At the same time, Grayson is quietly trying to persuade fellow Democrats and some Republicans to vote no. So far, coupled with organic Republican opposition to Obama, the effort appears to be working in the GOP House, where even Democratic support is relatively tepid, which also reflects a war-weary public and polls showing the lack of popularity of bombing Syria.

That could change in the coming days if the United Nations, on the ground in Syria, determines chemical weapons were used and if the administration does a better job making the case for attacking Bashar al-Assad's regime.

Grayson's position isn't just consistent policy for the Congressman, who was opposed to the Iraq war, it's good politics.

"Alan Grayson: A Congressman with Guts," says his new campaign website, "Tell Congress: Don't Attack Syria."

It has gathered 36,000 signatures, his campaign says. The site also gives people the chance to donate.

Grayson has parlayed his role of anti-war agitator in chief into multiple appearances in the news media, which can't resist intramural squabbles because they ring more true than red-on-blue or blue-on-red back-and-forths. The Atlantic has a fascinating must-read on Grayson and his criticisms on CNN of the administration's case for war was razor sharp.

Grayson continued in that vein today during his five minutes of questions for Secretary of State John Kerry, Gen. Martin Dempsey and Defense Secretary Chuck Hagel:

Grayson: "Do Syria and Hezbollah have the means to launch a counterattack against U.S. vessels in the Mediterranean, the U.S. embassy in Beirut and Israel?"

Dempsey: Yes, but not much

Grayson: "Would you say that a counterattack is more likely than not?"

Dempsey: "No, I don't think I could say that..."

Grayson: "There are 189 signers of the chemical-weapons convention -- Syria does not happen to be one of them -- how many of those signatories have pledged to participate in the military intervention in Syria? And what exactly has each one pledged to do?"
Kerry: "There are at least 10 countries that have pledged to participate. We have actually not sought more.... there are many more that support.... There really is a limit for this kind of an operation as to how many you want to participate. You want support. But just physically the management of it" becomes difficult with so many partners.

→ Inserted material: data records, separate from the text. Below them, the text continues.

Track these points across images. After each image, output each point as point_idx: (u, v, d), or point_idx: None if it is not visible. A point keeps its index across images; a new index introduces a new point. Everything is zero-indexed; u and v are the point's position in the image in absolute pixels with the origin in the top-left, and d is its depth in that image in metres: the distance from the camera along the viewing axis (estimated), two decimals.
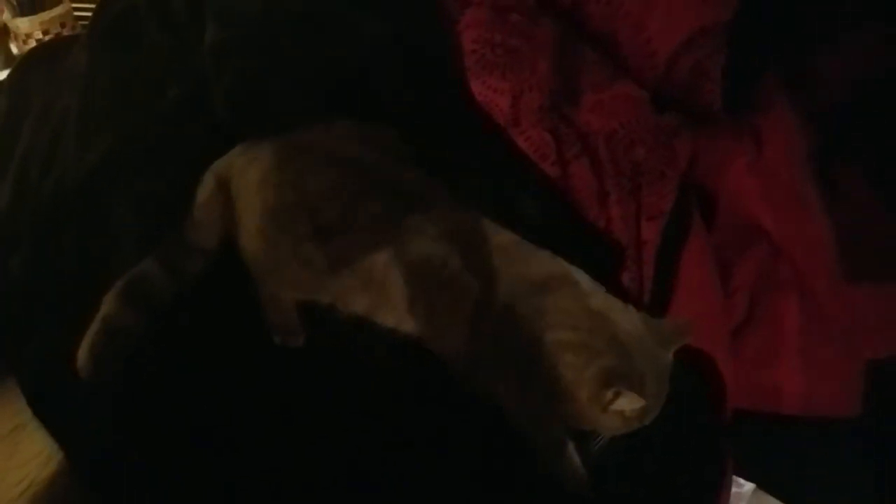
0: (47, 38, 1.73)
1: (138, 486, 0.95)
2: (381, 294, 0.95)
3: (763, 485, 1.14)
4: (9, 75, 1.37)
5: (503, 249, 0.95)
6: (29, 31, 1.73)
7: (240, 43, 1.21)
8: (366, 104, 1.14)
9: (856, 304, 1.10)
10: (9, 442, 1.06)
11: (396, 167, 1.01)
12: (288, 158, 0.99)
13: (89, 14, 1.76)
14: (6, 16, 1.75)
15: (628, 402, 0.85)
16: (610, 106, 1.23)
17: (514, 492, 0.94)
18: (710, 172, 1.22)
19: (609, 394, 0.84)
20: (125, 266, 1.00)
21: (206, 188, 1.03)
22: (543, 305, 0.91)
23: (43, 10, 1.74)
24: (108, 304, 0.95)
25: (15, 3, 1.74)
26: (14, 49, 1.78)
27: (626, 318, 0.90)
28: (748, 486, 1.15)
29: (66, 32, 1.75)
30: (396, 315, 0.95)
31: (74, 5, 1.81)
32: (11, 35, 1.77)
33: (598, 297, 0.92)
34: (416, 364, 0.97)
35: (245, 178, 0.99)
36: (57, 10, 1.75)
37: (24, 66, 1.36)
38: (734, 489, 1.10)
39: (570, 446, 0.93)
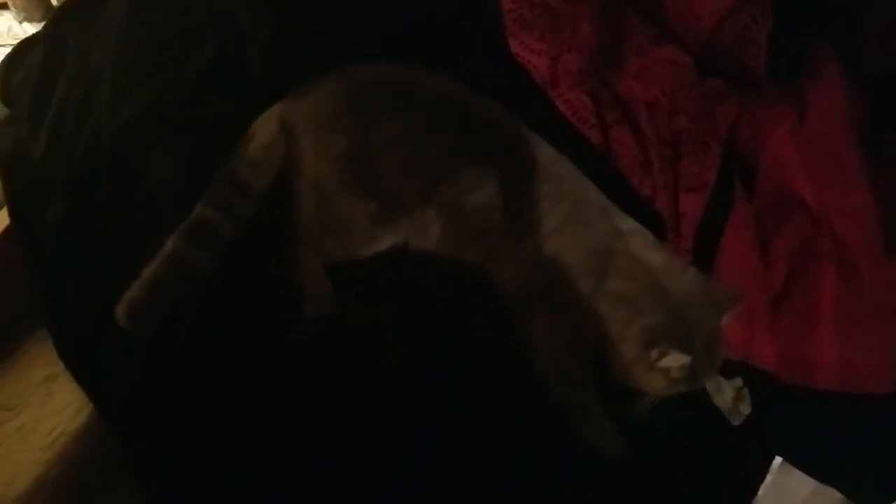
0: None
1: (168, 438, 0.97)
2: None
3: (791, 459, 1.12)
4: (45, 25, 1.36)
5: (577, 201, 0.96)
6: None
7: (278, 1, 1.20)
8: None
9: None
10: (42, 391, 1.08)
11: (464, 97, 1.01)
12: (359, 99, 0.98)
13: None
14: None
15: (674, 360, 0.85)
16: (654, 71, 1.21)
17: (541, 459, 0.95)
18: (751, 140, 1.20)
19: (654, 352, 0.85)
20: (162, 219, 1.01)
21: (268, 130, 1.02)
22: (616, 248, 0.93)
23: None
24: (172, 244, 0.96)
25: None
26: (54, 1, 1.76)
27: (683, 280, 0.90)
28: (775, 460, 1.14)
29: None
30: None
31: None
32: None
33: (663, 254, 0.93)
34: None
35: (314, 121, 0.99)
36: None
37: (61, 17, 1.34)
38: None
39: (601, 410, 0.93)
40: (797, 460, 1.11)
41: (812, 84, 1.19)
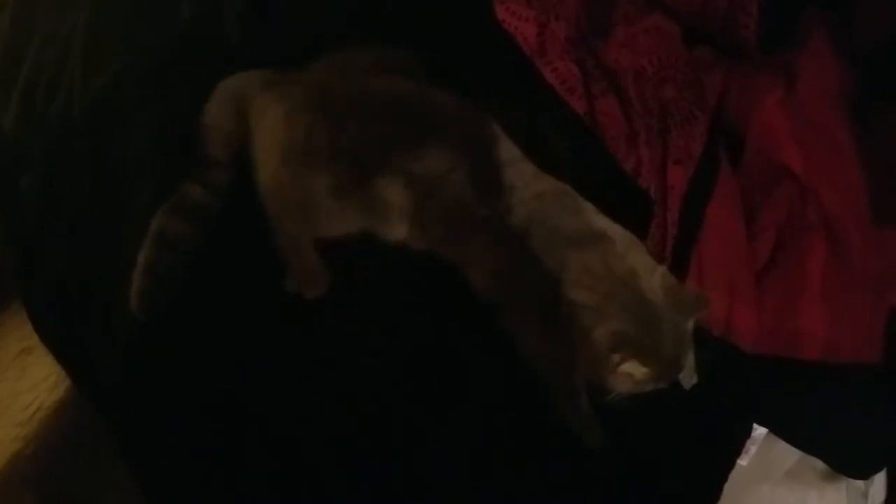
0: None
1: (149, 412, 0.95)
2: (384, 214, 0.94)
3: (776, 430, 1.13)
4: None
5: (547, 196, 0.94)
6: None
7: None
8: (387, 27, 1.11)
9: (884, 249, 1.08)
10: (16, 365, 1.06)
11: (426, 95, 0.99)
12: (315, 97, 0.96)
13: None
14: None
15: (634, 367, 0.86)
16: (641, 40, 1.19)
17: (529, 441, 0.95)
18: (740, 110, 1.19)
19: (615, 357, 0.86)
20: (138, 189, 0.99)
21: (217, 106, 1.00)
22: (569, 260, 0.91)
23: None
24: (157, 221, 0.94)
25: None
26: None
27: (650, 284, 0.90)
28: (760, 431, 1.15)
29: None
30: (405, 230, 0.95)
31: None
32: None
33: (627, 260, 0.92)
34: (440, 301, 0.96)
35: (267, 116, 0.96)
36: None
37: None
38: None
39: (584, 398, 0.94)
40: (781, 431, 1.12)
41: (801, 54, 1.19)
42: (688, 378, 0.97)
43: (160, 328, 0.92)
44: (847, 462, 1.11)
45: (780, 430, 1.12)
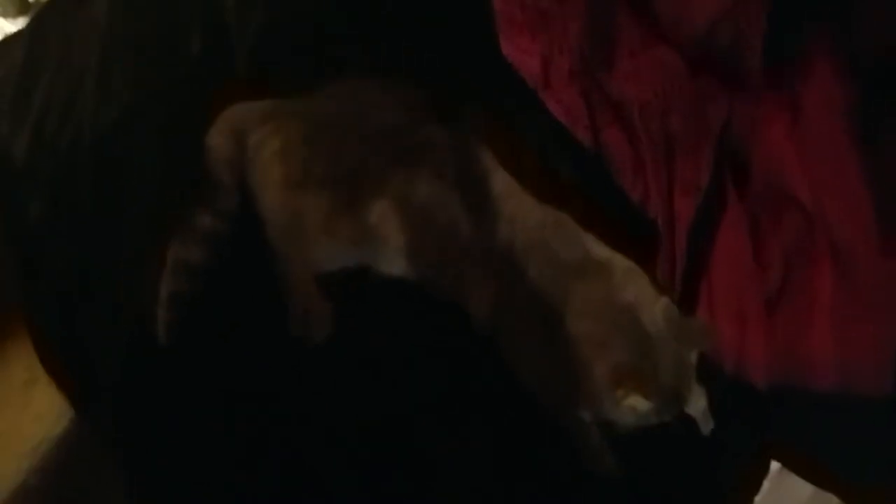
0: None
1: (155, 439, 0.95)
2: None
3: (787, 464, 1.11)
4: (28, 24, 1.35)
5: (547, 227, 0.94)
6: None
7: None
8: (396, 59, 1.12)
9: (894, 276, 1.07)
10: (22, 395, 1.06)
11: (426, 131, 0.99)
12: (312, 131, 0.98)
13: None
14: None
15: (639, 401, 0.85)
16: (646, 73, 1.20)
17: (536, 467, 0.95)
18: (744, 139, 1.18)
19: (620, 391, 0.85)
20: (148, 218, 1.02)
21: (219, 134, 1.02)
22: (570, 291, 0.91)
23: None
24: (173, 252, 0.96)
25: None
26: None
27: (654, 315, 0.89)
28: (773, 466, 1.13)
29: None
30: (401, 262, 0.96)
31: None
32: None
33: (630, 290, 0.91)
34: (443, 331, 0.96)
35: (265, 150, 0.98)
36: None
37: (45, 15, 1.33)
38: None
39: (593, 427, 0.92)
40: (794, 465, 1.10)
41: (805, 80, 1.18)
42: (704, 423, 0.96)
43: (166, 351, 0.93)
44: (863, 497, 1.09)
45: (792, 463, 1.10)
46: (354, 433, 0.92)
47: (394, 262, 0.95)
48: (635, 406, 0.86)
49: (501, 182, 0.96)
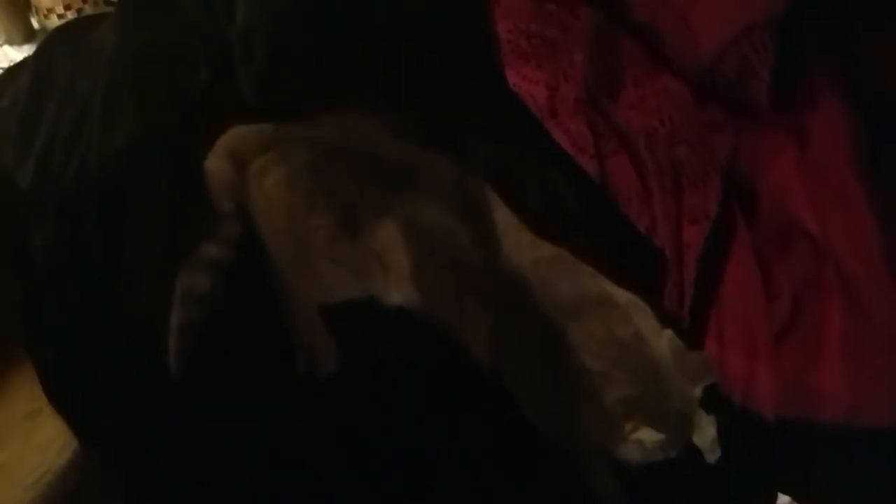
0: (69, 13, 1.69)
1: (160, 472, 0.94)
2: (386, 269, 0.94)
3: (797, 497, 1.10)
4: (34, 52, 1.34)
5: (542, 264, 0.93)
6: (51, 5, 1.68)
7: (270, 27, 1.18)
8: (399, 89, 1.12)
9: None
10: (25, 426, 1.04)
11: (430, 163, 0.99)
12: (317, 160, 0.98)
13: None
14: None
15: (647, 435, 0.84)
16: (651, 101, 1.20)
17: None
18: (751, 169, 1.19)
19: (628, 425, 0.84)
20: (152, 248, 1.00)
21: (217, 159, 1.01)
22: (571, 327, 0.90)
23: None
24: (182, 282, 0.94)
25: None
26: (35, 23, 1.74)
27: (657, 349, 0.88)
28: (783, 500, 1.12)
29: (88, 8, 1.71)
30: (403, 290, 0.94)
31: None
32: (33, 9, 1.73)
33: (633, 324, 0.90)
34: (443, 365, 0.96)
35: (268, 178, 0.97)
36: None
37: (50, 43, 1.33)
38: None
39: (599, 459, 0.91)
40: (802, 497, 1.09)
41: (811, 113, 1.19)
42: (711, 452, 0.95)
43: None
44: None
45: (802, 497, 1.09)
46: (363, 469, 0.92)
47: (397, 289, 0.95)
48: (643, 440, 0.85)
49: (503, 218, 0.96)
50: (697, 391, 0.88)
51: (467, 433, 0.95)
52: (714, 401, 0.92)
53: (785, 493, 1.09)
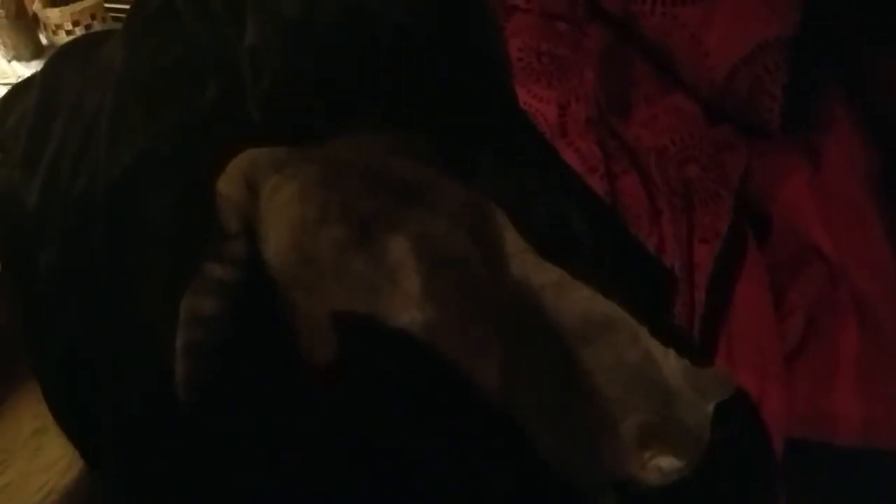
0: (77, 29, 1.71)
1: (166, 491, 0.93)
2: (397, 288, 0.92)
3: None
4: (42, 69, 1.34)
5: (548, 288, 0.92)
6: (59, 21, 1.70)
7: (279, 47, 1.18)
8: (409, 109, 1.12)
9: None
10: (30, 445, 1.04)
11: (441, 185, 0.99)
12: (329, 175, 0.97)
13: (120, 6, 1.76)
14: (37, 5, 1.73)
15: (666, 462, 0.82)
16: (662, 120, 1.20)
17: None
18: (764, 190, 1.19)
19: (647, 453, 0.82)
20: (158, 268, 0.99)
21: (228, 181, 1.00)
22: (580, 354, 0.87)
23: (74, 0, 1.72)
24: (186, 304, 0.93)
25: None
26: (44, 40, 1.76)
27: (667, 370, 0.86)
28: None
29: (96, 24, 1.73)
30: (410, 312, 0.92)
31: None
32: (41, 25, 1.75)
33: (640, 348, 0.88)
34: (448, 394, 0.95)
35: (281, 194, 0.97)
36: (88, 2, 1.72)
37: (58, 60, 1.33)
38: None
39: (612, 494, 0.90)
40: None
41: (824, 133, 1.19)
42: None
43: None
44: None
45: None
46: (369, 487, 0.91)
47: (405, 307, 0.94)
48: (662, 466, 0.84)
49: (511, 242, 0.95)
50: (710, 408, 0.87)
51: (466, 443, 0.93)
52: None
53: None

Grayson: "Secretary Hagel, will the military action in Syria, if it does take place, require a supplemental appropriation and, if you think not, then will you commit to that not?"

Hagel: Well, it depends on the option that the president would select. I have said that we will work with the Congress on whatever the cost of that is."

Grayson: "There has been a report in the media that the administration has mischaracterized post-attack Syrian military communications, and that these communications actually express surprise about the attack. This is a very serious charge. Can you please release the original transcripts so that the American people can make their own judgment about that important issue?"

Hagel: "What transcripts are you referring to?"

Grayson:"The transcripts that were reported that took place after the attack in which the government has suggested that they confirmed the existence of the attack. But actually it has been reported that Syrian commanders expressed surprise that the attack had taken place, not confirmed it."
Hagel: "Well, that's probably classified, Congressman. I'd have to go back and review exactly what you're referring to."

Grayson: "Well, you will agree that it's important that the administration not mislead the public in any way about these reports, won't you?"

Hagel: "Well, of course. But I'm not aware of the administration misleading the American public on this issue or any other issue."

Grayson: "Well, you agree that the only way to put that matter to rest is to release the original reports in some redacted form.."

Hagel: "Well, I'm not going to agree to anything until i see it and i understand better what it is. But it most likely is classified."

Grayson: "I understand that. I'm asking: will you declassify it for this purpose?"

Hagel: "I just gave you my answer. I have no idea what exactly you're talking about. I'd have to go back and look at it, I'd have to confer with others -- our intelligence community -- that's all I can tell you."